▸ WORK ITEM
The records below are split into lines. How many of those lines contain the string "occultés"? Reply with the number only.

▸ SOURCE DATA
=== Begin Enclosure ===

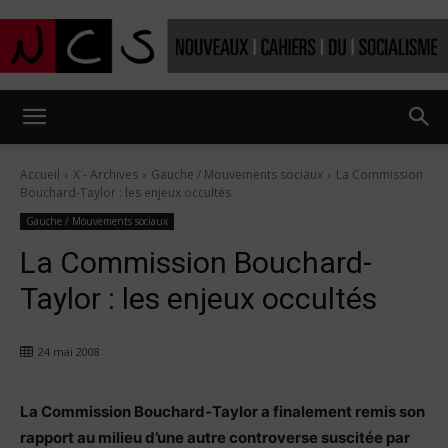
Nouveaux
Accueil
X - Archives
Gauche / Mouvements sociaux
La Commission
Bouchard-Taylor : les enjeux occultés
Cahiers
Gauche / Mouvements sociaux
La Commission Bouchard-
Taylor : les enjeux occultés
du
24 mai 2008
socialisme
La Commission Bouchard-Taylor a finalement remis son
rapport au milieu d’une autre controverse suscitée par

=== End Enclosure ===
=== Begin Enclosure ===

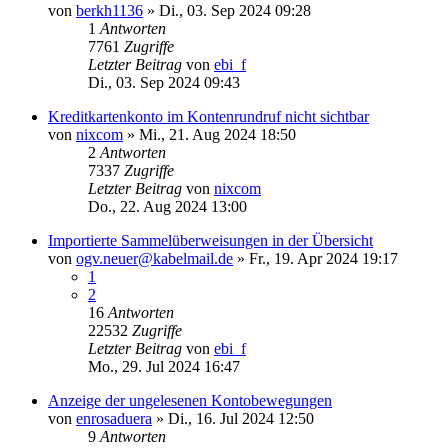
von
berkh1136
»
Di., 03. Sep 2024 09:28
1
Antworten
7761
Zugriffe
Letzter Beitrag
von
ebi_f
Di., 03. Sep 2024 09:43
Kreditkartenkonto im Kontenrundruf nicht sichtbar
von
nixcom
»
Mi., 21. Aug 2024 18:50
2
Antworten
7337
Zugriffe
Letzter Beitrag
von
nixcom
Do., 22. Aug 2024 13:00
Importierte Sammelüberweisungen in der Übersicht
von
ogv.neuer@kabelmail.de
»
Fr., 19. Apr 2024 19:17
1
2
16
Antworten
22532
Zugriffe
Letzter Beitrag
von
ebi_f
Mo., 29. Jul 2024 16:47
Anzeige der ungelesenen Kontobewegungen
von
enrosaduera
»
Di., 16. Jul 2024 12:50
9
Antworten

=== End Enclosure ===

▸ RESULT
2